Deutscher Physiker Stefan Hell erhält Chemienobelpreis
10.10.2014 -
Der deutsche Physiker Stefan Hell erhält zusammen mit den US-Wissenschaftlern Eric Betzig und William Moerner den diesjährigen Chemie-Nobelpreis. Ausgezeichnet werden der Göttinger Forscher und seine beiden amerikanischen Kollegen für ihre Pionierarbeiten zur hochauflösenden optischen Mikroskopie, mit der sich selbst die allerkleinsten Molekülbausteine in Zellen sichtbar machen lassen. "Ihre bahnbrechenden Arbeiten haben die optische Mikroskopie in die Nanodimension geführt", begründete die Königlich Schwedische Akademie der Wissenschaften die Entscheidung. Der Preis ist mit 8 Mio. SEK dotiert - das sind etwa 880.000 EUR. Wie alle Nobelpreise wird er am 10. Dezember, dem Todestag des Preisstifters Alfred Nobel, überreicht.
Bislang wurde angenommen, dass es für die Sichtbarmachung kleinster Materiebestandteile in der Mikroskopie eine natürliche unüberwindliche Grenze gibt. Der deutsche Physiker Ernst Abbe war 1873 zu dem Ergebnis gekommen, dass die Auflösung niemals besser werden könne als die halbe Wellenlänge des Lichts - das sind etwa 200 nm oder 0,2 µm. Kleinere Objekte ließen sich nicht mehr detailscharf abbilden. Damit galt es lange als unmöglich, etwa einzelne Komponenten innerhalb einer lebenden Zelle unter dem Mikroskop genau zu beobachten.

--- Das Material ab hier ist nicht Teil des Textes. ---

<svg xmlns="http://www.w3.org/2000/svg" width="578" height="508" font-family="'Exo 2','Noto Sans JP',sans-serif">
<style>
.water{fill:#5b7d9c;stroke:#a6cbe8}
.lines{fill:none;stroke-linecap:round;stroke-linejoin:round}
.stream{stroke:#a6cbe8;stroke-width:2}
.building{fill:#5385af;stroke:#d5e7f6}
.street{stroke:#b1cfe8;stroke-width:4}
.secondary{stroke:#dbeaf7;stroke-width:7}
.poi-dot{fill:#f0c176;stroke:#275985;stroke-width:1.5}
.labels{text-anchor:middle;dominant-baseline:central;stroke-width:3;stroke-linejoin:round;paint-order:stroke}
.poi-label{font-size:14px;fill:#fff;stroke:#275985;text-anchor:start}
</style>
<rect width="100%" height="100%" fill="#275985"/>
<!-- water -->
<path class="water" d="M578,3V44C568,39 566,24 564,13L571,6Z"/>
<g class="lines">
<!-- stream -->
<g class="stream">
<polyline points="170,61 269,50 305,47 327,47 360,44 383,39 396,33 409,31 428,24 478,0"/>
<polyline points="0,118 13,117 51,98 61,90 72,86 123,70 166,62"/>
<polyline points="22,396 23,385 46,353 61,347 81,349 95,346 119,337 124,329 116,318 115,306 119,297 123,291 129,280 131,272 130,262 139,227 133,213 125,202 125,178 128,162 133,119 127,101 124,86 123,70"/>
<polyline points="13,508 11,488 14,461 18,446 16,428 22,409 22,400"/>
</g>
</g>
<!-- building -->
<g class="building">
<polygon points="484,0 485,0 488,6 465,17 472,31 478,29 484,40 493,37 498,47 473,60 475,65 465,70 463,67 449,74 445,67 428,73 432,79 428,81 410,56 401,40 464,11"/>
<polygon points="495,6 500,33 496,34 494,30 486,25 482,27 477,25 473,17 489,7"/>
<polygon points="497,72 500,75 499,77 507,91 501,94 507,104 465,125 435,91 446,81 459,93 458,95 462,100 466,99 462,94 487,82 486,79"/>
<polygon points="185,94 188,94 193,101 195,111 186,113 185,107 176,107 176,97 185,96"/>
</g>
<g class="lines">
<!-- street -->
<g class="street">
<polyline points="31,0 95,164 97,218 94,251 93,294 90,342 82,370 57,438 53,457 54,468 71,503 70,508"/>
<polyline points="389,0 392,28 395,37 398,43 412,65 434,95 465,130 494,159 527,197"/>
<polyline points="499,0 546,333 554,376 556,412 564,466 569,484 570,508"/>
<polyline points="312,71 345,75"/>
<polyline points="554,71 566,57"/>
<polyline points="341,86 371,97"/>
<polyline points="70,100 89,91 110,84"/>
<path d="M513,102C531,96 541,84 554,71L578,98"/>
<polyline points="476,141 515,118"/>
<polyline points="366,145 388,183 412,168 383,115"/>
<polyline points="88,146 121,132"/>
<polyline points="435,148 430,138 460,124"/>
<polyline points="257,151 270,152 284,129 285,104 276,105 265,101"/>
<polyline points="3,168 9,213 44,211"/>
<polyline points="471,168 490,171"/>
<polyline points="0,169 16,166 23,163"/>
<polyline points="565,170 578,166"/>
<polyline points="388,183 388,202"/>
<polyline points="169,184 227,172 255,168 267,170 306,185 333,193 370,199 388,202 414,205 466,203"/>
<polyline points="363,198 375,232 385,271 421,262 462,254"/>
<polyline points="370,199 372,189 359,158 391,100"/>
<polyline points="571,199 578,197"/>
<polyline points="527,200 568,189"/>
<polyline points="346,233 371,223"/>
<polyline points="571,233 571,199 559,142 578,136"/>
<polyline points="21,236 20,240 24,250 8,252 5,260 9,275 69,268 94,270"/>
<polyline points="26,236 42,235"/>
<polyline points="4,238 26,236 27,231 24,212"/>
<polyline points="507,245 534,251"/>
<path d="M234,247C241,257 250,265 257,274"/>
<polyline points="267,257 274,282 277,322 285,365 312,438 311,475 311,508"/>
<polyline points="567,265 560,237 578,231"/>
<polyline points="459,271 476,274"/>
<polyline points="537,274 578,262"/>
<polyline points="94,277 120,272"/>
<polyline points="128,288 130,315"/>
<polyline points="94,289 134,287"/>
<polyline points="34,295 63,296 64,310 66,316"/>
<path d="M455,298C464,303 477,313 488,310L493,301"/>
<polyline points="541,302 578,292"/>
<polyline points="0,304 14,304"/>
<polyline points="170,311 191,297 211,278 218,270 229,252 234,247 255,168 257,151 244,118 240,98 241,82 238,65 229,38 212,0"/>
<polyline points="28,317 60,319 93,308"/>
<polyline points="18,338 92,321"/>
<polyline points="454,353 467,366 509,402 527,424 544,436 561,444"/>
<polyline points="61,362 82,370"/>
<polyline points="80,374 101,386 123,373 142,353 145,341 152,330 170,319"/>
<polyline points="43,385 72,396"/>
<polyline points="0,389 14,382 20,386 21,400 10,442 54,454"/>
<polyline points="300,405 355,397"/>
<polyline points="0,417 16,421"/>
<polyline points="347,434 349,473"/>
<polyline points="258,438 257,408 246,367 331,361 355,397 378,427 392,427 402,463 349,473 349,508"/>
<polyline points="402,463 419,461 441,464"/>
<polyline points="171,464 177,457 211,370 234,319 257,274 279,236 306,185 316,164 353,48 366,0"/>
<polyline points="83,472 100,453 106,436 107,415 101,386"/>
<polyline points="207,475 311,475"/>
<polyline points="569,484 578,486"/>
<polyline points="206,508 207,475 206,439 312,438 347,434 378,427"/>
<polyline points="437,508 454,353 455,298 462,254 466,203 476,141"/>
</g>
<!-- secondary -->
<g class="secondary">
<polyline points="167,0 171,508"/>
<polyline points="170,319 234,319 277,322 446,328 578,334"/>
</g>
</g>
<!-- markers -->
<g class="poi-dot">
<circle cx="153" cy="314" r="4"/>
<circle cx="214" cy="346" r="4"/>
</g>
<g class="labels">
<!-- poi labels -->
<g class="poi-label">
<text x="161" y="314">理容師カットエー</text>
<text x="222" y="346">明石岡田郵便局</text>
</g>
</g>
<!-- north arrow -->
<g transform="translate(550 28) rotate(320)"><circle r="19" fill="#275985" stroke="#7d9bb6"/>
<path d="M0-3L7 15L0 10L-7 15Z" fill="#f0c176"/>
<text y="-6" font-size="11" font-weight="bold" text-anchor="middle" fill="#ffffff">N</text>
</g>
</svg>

Genau diese Auflösungsgrenze für optische Mikroskope hätten die drei Wissenschaftler mit Hilfe fluoreszierender Moleküle durchbrochen, erklärte die Königlich Schwedische Akademie. Durch ihre Arbeiten zur ultrahochauflösenden Fluoreszenzmikroskopie sei es möglich geworden, dass die optische Mikroskopie selbst kleinste Materiebestandteile sichtbar machen könne. So gelinge es inzwischen, die Bewegungen einzelner Moleküle in einer Zelle zu verfolgen. Für die Erforschung der Entstehung vieler Krankheiten wie etwa Krebs oder Parkinson bedeutet das einen wichtigen Fortschritt. Beispielsweise können inzwischen Proteine, die bei der Alzheimer und anderen Leiden eine wichtige Rolle spielen, mikroskopisch nachgespürt werden. Sogar einzelne Proteine in befruchteten Eizellen könnten mittlerweile bei der Teilung in Embryos sichtbar gemacht werden.
Hell ist derzeit Direktor am Max-Planck-Institut für biophysikalische Chemie und Honorarprofessor für Experimentalphysik an der Universität Göttingen. Geboren wurde er 1962 im rumänischen Arad. Nach dem Studium der Physik und der Promotion in Heidelberg 1990 führte ihn seine Karriere unter anderem zu Forschungszwecken an die finnische Universität Turku und an die britische Universität Oxford. Seit 2002 ist Hell Direktor und wissenschaftliches Mitglied am Max-Planck-Institut. Hell leitet zudem seit 2003 die Kooperationsabteilung Optische Nanoskopie am Deutschen Krebsforschungszentrum (DKFZ) in Heidelberg.
"Es ist sehr, sehr wichtig zu verstehen, wie die Zelle arbeitet und was falsch läuft, wenn die Zelle erkrankt", sagte Hell in einer Telefonkonferenz, nachdem ihn die Nachricht vom Nobelpreis erreichte. Die Entscheidung habe ihn "total überrascht". Auf einer Presskonferenz am Nachmittag sagte er, den Preis habe er dafür erhalten, dass er entdeckt habe, wie mit einem Fluoresenzlichtmikroskop Details viel schärfer gesehen werden können als was man 100 Jahre lang geglaubt habe. "Und es ist wichtig, um zum Beispiel in lebenden Zellen die Proteinverteilung zu sehen, die man vorher nicht sehen konnte."